MONTREAL — Frustration was mounting on Monday for Quebecers still without power five days after a major ice storm, as the province's hydro utility worked to reconnect the remaining homes and businesses cut off from the grid.

Erin Robert, a resident of Gatineau, Que., near Ottawa, said her home was part of a "small pocket" of hydro customers in the area without power. Robert said it was "unacceptable" that residents still had no electricity — and no word about when it might return.

"There are small children here, there are families here, there are elderly people living around us," she said. "No one's checked in, no one's given us an idea; (we're) so very disappointed."

Hydro-Québec said it hoped to restore power on Monday to nearly all the tens of thousands of customers still without electricity since Wednesday's storm. Slightly more than 24,000 homes and businesses remained cut off across Quebec as of 4:30 p.m., down from 40,000 Monday morning. Most were in the Montreal, Outaouais, Montérégie and Laval regions.

+--

## TASK LIST
1 > Echo the Quebec ice storm report word for word, everything from "Hydro-Québec said it" down to "and Laval regions.".
2 > Do these statements agree with the Quebec ice storm report? Answer yes or no for each, quoting the deciding words of the report. (a) The storm that caused the outages took place on Wednesday. (b) About 40,000 homes and businesses were still without power as of 4:30 p.m. (c) Erin Robert lives in Laval.
3 > Write the next paragraph of the Quebec ice storm report, picking up after its last sentence.

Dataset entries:
+--

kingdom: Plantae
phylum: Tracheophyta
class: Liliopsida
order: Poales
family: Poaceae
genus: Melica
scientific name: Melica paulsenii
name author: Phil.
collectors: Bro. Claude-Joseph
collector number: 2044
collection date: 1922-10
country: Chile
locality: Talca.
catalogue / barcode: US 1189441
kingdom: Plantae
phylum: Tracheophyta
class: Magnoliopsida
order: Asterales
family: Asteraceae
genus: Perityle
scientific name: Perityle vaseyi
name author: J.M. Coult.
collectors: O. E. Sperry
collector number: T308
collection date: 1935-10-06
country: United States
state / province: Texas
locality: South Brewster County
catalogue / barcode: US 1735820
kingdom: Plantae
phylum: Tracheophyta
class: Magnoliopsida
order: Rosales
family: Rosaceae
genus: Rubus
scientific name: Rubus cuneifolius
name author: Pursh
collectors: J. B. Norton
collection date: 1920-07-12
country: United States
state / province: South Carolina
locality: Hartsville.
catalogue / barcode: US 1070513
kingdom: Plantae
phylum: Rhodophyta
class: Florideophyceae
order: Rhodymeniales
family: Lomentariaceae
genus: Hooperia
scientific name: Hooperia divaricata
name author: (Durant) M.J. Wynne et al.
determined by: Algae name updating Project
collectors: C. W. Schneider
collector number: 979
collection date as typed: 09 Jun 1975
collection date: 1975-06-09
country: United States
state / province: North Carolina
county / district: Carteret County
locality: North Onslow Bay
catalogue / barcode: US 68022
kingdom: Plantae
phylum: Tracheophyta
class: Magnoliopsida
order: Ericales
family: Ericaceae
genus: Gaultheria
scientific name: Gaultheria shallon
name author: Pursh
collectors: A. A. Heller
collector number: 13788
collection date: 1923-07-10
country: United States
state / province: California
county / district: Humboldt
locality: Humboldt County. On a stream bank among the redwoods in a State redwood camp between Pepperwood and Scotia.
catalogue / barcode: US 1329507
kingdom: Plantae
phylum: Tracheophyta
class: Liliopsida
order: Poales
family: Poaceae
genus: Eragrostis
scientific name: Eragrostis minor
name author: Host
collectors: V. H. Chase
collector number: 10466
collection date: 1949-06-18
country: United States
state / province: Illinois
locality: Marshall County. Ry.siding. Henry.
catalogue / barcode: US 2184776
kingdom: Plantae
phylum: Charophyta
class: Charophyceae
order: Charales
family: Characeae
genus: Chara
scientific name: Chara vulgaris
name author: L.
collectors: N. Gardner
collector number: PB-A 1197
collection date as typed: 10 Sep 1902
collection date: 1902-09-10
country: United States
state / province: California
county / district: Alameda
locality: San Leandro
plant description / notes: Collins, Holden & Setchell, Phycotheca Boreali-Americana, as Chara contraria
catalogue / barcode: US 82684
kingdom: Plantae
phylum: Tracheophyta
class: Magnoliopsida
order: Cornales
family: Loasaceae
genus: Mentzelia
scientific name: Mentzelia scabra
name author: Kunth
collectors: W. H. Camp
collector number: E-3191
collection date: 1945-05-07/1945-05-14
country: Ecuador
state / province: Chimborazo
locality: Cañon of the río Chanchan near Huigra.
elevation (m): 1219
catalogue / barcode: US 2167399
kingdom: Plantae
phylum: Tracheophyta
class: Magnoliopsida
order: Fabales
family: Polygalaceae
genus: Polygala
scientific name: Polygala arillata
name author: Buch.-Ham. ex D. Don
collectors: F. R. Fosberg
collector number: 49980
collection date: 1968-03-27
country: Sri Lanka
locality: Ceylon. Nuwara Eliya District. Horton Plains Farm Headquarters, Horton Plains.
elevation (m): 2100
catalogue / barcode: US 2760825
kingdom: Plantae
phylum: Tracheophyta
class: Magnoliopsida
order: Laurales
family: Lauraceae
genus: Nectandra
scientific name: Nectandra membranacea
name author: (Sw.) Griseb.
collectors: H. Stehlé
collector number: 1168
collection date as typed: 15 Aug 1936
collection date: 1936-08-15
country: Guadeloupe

+--

## EXPECTED RESULTS
1 >
Hydro-Québec said it hoped to restore power on Monday to nearly all the tens of thousands of customers still without electricity since Wednesday's storm. Slightly more than 24,000 homes and businesses remained cut off across Quebec as of 4:30 p.m., down from 40,000 Monday morning. Most were in the Montreal, Outaouais, Montérégie and Laval regions.

2 >
(a) Yes: "still without electricity since Wednesday's storm"
(b) No: "Slightly more than 24,000 homes and businesses remained cut off across Quebec as of 4:30 p.m., down from 40,000 Monday morning"
(c) No: "Erin Robert, a resident of Gatineau, Que., near Ottawa"

3 >
The utility said electricity had been restored to over 95 per cent of the more than 1.1 million customers who were affected after the weight of freezing rain split tree trunks and sent branches crashing onto power lines. It said the "quasi totality" of customers should get power back by the end of the day, but it warned there could still be a few more complex cases that could take longer.

The message didn't appear to satisfy some residents, who turned to social media to speak of disrupted Easter plans, spoiled food and absent hydro crews. Some said the power had come back only partially, or that it had gone back out after being restored.

Robert said she and her husband had to send her two daycare-aged children to stay with relatives because her home was too cold. She said her basement relies on a sump pump to keep water out, meaning that she and her husband had to take days off work to ensure their generator kept running to power it.

Between the time off work, gasoline for the generator and spoiled food, she said the outage had become costly and frustrating. She said all she could do was wait, adding that she felt "trapped."

"I don't find it acceptable," she said. "I think their best efforts have come up short, and I think it's nuts that it's still out at this point."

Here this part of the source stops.